Provided records Block Start

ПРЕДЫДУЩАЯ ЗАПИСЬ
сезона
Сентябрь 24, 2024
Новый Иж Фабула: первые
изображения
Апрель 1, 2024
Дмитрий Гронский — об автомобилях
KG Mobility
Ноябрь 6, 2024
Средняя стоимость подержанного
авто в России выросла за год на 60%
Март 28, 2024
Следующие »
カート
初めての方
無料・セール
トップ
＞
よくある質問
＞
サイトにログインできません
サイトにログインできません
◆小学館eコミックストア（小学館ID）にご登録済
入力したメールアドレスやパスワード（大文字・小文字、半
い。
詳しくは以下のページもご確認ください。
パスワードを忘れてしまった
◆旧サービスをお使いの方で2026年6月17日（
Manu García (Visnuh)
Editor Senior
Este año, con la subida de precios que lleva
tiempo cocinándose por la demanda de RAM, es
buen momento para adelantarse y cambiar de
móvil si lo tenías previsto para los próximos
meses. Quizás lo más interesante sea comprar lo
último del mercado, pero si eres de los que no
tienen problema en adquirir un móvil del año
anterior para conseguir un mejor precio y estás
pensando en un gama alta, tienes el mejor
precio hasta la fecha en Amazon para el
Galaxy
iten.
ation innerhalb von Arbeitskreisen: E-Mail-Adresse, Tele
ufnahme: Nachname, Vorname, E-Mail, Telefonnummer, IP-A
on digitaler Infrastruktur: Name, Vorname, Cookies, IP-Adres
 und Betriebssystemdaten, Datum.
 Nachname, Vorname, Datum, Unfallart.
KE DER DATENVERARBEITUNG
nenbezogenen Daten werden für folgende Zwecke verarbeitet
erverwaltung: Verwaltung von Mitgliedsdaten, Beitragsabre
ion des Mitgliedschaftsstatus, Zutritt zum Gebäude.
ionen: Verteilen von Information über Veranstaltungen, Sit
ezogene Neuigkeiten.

Provided records Block End

→ **Problem**: Output the lines above verbatim and in full.

→ **Exercise output**:
ПРЕДЫДУЩАЯ ЗАПИСЬ
сезона
Сентябрь 24, 2024
Новый Иж Фабула: первые
изображения
Апрель 1, 2024
Дмитрий Гронский — об автомобилях
KG Mobility
Ноябрь 6, 2024
Средняя стоимость подержанного
авто в России выросла за год на 60%
Март 28, 2024
Следующие »
カート
初めての方
無料・セール
トップ
＞
よくある質問
＞
サイトにログインできません
サイトにログインできません
◆小学館eコミックストア（小学館ID）にご登録済
入力したメールアドレスやパスワード（大文字・小文字、半
い。
詳しくは以下のページもご確認ください。
パスワードを忘れてしまった
◆旧サービスをお使いの方で2026年6月17日（
Manu García (Visnuh)
Editor Senior
Este año, con la subida de precios que lleva
tiempo cocinándose por la demanda de RAM, es
buen momento para adelantarse y cambiar de
móvil si lo tenías previsto para los próximos
meses. Quizás lo más interesante sea comprar lo
último del mercado, pero si eres de los que no
tienen problema en adquirir un móvil del año
anterior para conseguir un mejor precio y estás
pensando en un gama alta, tienes el mejor
precio hasta la fecha en Amazon para el
Galaxy
iten.
ation innerhalb von Arbeitskreisen: E-Mail-Adresse, Tele
ufnahme: Nachname, Vorname, E-Mail, Telefonnummer, IP-A
on digitaler Infrastruktur: Name, Vorname, Cookies, IP-Adres
 und Betriebssystemdaten, Datum.
 Nachname, Vorname, Datum, Unfallart.
KE DER DATENVERARBEITUNG
nenbezogenen Daten werden für folgende Zwecke verarbeitet
erverwaltung: Verwaltung von Mitgliedsdaten, Beitragsabre
ion des Mitgliedschaftsstatus, Zutritt zum Gebäude.
ionen: Verteilen von Information über Veranstaltungen, Sit
ezogene Neuigkeiten.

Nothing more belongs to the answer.